╭─ Reading passage

Skip to content

Self-Optimization

RushTI learns from each run. It tracks how long each TI process takes, detects resource contention patterns, recommends optimal worker counts, and reorders tasks for better parallelization — all from historical execution data.


How It Works

  1. Run your workflow — RushTI records how long each task took in a local SQLite database.
  2. Build a performance picture — After several runs, RushTI calculates a weighted average duration for each task (recent runs count more).
  3. Analyze and optimize — Use rushti stats optimize for contention-aware analysis, or opt in to runtime scheduling with --optimize on the CLI.

The result: better worker utilization and shorter total execution time — without changing your task files.

Experimental

Contention-aware optimization is based on statistical analysis of historical execution data. The recommendations follow theoretical reasoning (IQR outlier detection, DAG scheduling, concurrency analysis) but actual TM1 server behavior depends on factors beyond task ordering — server load, memory pressure, concurrent users, and data volumes. There is no one-size-fits-all solution. Test the optimized taskfile in a non-production environment before deploying.


Contention-Aware Optimization

The most advanced optimization mode. It analyzes why some tasks are slow, detects resource contention patterns, and restructures the task file to reduce contention.

rushti stats optimize --workflow daily-refresh

This produces an optimized task file with:

  • Predecessor chains between heavy task groups to prevent them from running simultaneously
  • Worker count recommendations based on observed server capacity
  • An HTML optimization report with detailed analysis and visualizations

When to Use It

Contention-aware optimization is most valuable when:

  • Your workflow has tasks that share TM1 server resources (write locks, memory, threads)
  • Some tasks are much slower than others due to data volume differences (e.g., one region has 10x more data)
  • You suspect that too many concurrent heavy tasks are degrading performance
  • You want data-driven guidance on the right max_workers setting

How the Algorithm Works

The optimizer follows a multi-step decision tree. At each stage, it tries the most specific analysis first and falls back to simpler approaches when the data does not support deeper optimization.

flowchart TD
    A[Compute EWMA durations] --> B{Varying<br/>parameters?}

    B -- No --> CEIL[Detect ceiling /<br/>scale-up]
    B -- Yes --> C{Contention<br/>driver found?}

    C -- No --> CEIL
    C -- Yes --> D[Group by driver +<br/>IQR outlier detection]

    D --> E{≥ 2 heavy<br/>groups?}
    E -- Yes --> F[Build predecessor chains +<br/>Recommend workers]
    E -- No --> CEIL

    F --> G[Refine workers via<br/>ceiling / scale-up]
    G --> OUT1([Optimized taskfile<br/>with chains])

    CEIL --> H{Signal<br/>found?}
    H -- Yes --> OUT2([Optimized taskfile<br/>with ceiling])

╰─
╭─ Provided material

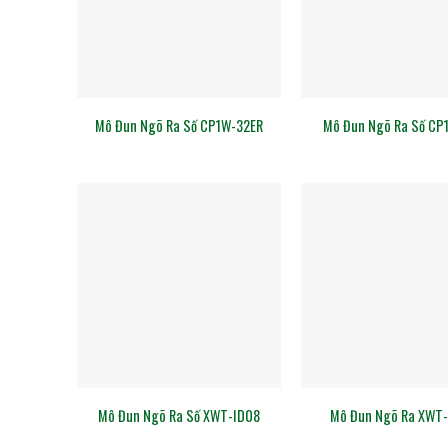
Mô Đun Ngõ Ra Số CP1W-32ER
Mô Đun Ngõ Ra Số CP
Mô Đun Ngõ Ra Số XWT-ID08
Mô Đun Ngõ Ra XWT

╰─

What you need to do:
A) In the RushTI self-optimization page, what factors besides task ordering does actual TM1 server behavior depend on? List all of them.
B) Write the next part of the RushTI self-optimization page, starting after its last line.
The material placed after the RushTI self-optimization page stands apart from that page.

Answers for each item:
A)
- Server load
- Memory pressure
- Concurrent users
- Data volumes

B)
    H -- No --> FB([Fallback: longest_first<br/>EWMA reordering])

    style A fill:#bbdefb,color:#000
    style OUT1 fill:#c8e6c9,color:#000
    style OUT2 fill:#c8e6c9,color:#000
    style FB fill:#ffe0b2,color:#000

The key insight: contention driver and concurrency ceiling are not mutually exclusive. When the algorithm finds a driver and builds chains (Step 7–8), it still runs ceiling/scale-up detection (Step 9) and uses the result to refine the worker count — capping down if the server is overwhelmed, or raising up if scale-up evidence is strong.

Step 1: Compute EWMA Durations

Using historical execution data, the optimizer calculates an EWMA (Exponentially Weighted Moving Average) duration for each unique task signature. This produces a reliable estimate of how long each task currently takes.

Step 2: Identify the Contention Driver

The optimizer examines which task parameter most strongly correlates with duration variance. For example, if tasks parameterized by pRegion show wildly different durations (NA=10s, EU=15s, APAC=120s) while tasks parameterized by pYear are similar, then pRegion is the contention driver.

The algorithm groups tasks by each varying parameter and measures the range of average group durations. The parameter with the largest range wins — it explains the most variance.

Step 3: Detect Heavy Outliers (IQR)

Once the contention driver is identified, the optimizer groups tasks by their driver value and uses IQR (Interquartile Range) statistics to detect heavy outliers — groups whose average duration is significantly above the rest.

Upper fence = Q3 + (k × IQR)

Groups above the upper fence are classified as "heavy." The sensitivity parameter k (default: 10.0) controls how conservative the detection is. Higher values mean fewer groups are flagged as heavy.

Step 4: Build Predecessor Chains

Heavy groups are chained together with predecessor dependencies so they run sequentially instead of simultaneously. This prevents multiple resource-intensive task groups from competing for TM1 server resources at the same time. At least 2 heavy groups are required to build chains.

Heavy Group A (120s) → Heavy Group B (95s) → Heavy Group C (80s)

If the workflow has fan-out parameters (e.g., tasks that vary by both pRegion and pYear), independent chains are created for each fan-out value, allowing parallelism across the non-contention dimensions.

Step 5: Recommend Worker Count

The optimizer calculates an optimal max_workers based on the chain structure:

recommended_workers = chain_slots + ceil(light_work / chain_duration)

Where chain_slots is the number of independent chains (fan-out size) and light_work accounts for non-heavy tasks that can run in parallel alongside the chains.

Step 6: Detect Concurrency Ceiling / Scale-Up

The optimizer also examines runs at different worker levels to detect:

  • Concurrency ceiling: More workers made things slower (server overwhelmed). Recommends reducing workers.
  • Scale-up opportunity: More workers made things faster and the current run uses fewer than optimal. Recommends increasing workers.

For scale-up recommendations, the optimizer uses a sweet spot algorithm: among all worker levels within 10% of the best wall clock time, it picks the one with the fewest workers. This avoids recommending far more workers when a smaller count achieves nearly the same speed.

This step runs in three contexts: (1) as a standalone fallback when no varying parameters or driver is found, (2) as a standalone fallback when < 2 heavy groups are detected, and (3) as a refinement after chains are built — where the ceiling/scale-up result either caps down or raises up the driver-based worker recommendation.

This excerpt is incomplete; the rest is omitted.